▶ _PROBLEM REQUIREMENTS_
Each line containing the string "בפני" should be copied out of the entries.

▶ _MATERIALS PROVIDED_
::::::
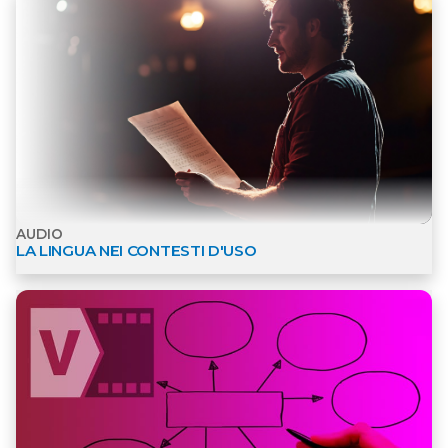
AUDIO
LA LINGUA NEI CONTESTI D'USO
Apri dettagli Mappe interattive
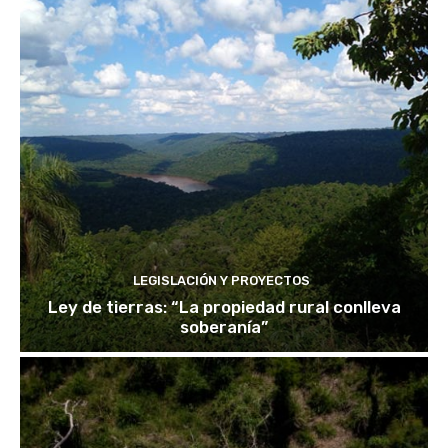
LEGISLACIÓN Y PROYECTOS
Ley de tierras: “La propiedad rural conlleva
soberanía”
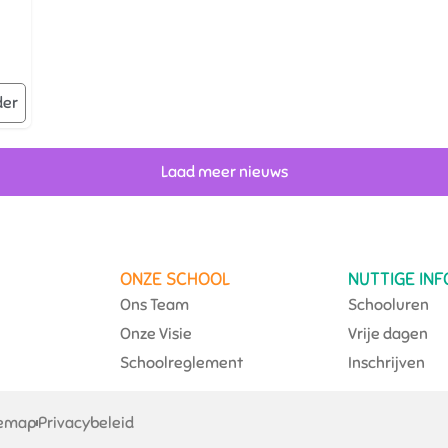
der
Laad meer nieuws
ONZE SCHOOL
NUTTIGE INF
Ons Team
Schooluren
Onze Visie
Vrije dagen
Schoolreglement
Inschrijven
temap
Privacybeleid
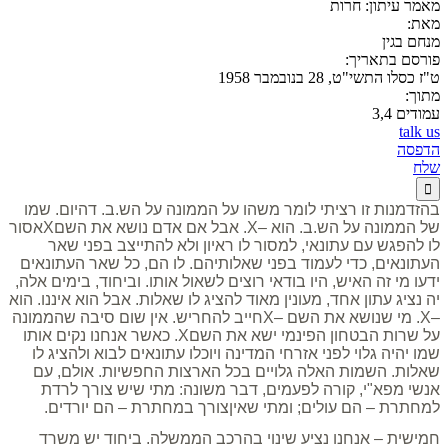
מאמר עיתון:
חרות
מאת:
מנחם בגין
פורסם בתאריך:
ט"ז כסלו התשי"ט, 28 בנובמבר 1958
מתוך:
עמודים 3,4
talk us
הדפסה
שלח

בהזדמנות זו רציתי לומר משהו על הממונה על הש.ב. דהיום. שמו
של הממונה על הש.ב. הוא –
X
. אבל אם אדם נושא את השם
X
אסור
לו להפגש עם עתונאי, למסור לו ראיון ולא להתייצב בפני שאר
העתונאים, כדי לעמוד בפני שאלותיהם. לו הם, כל שאר העתונאים
ידעו מי זה האיש, היו בודאי רוצים לשאול אותו. וביחוד, בימים אלה,
יה נציג עתון אחד, מעונין מאוד להציג לו שאלות. אבל הוא איננו. הוא
–
X
. מי שנושא את השם –
X
חייב להחריש. אין שום סיבה שהממונה
על שרות הבטחון הפינמי ישא את השם
X
. כאשר אנחנו נקים אותו
שמו יהיה גלוי לפני אזרחי המדינה ויוכלו עתונאים לבוא ולהציג לו
שאלות. השמות האלה גלויים בכל הארצות החפשיות. אולם, עם
אנשי מפא"י, קורה לפעמים, דבר משונה: מתי שיש צורך לרדת
למחתרת – הם עולים; ומתי שאיןצורך במחתרת – הם יורדים.
חמישית – אנחנו נציע שינוי בהרכב הממשלה. ביחוד יש משרד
::::::
▶ _SOLUTION TO THIS EXERCISE_
לו להפגש עם עתונאי, למסור לו ראיון ולא להתייצב בפני שאר
העתונאים, כדי לעמוד בפני שאלותיהם. לו הם, כל שאר העתונאים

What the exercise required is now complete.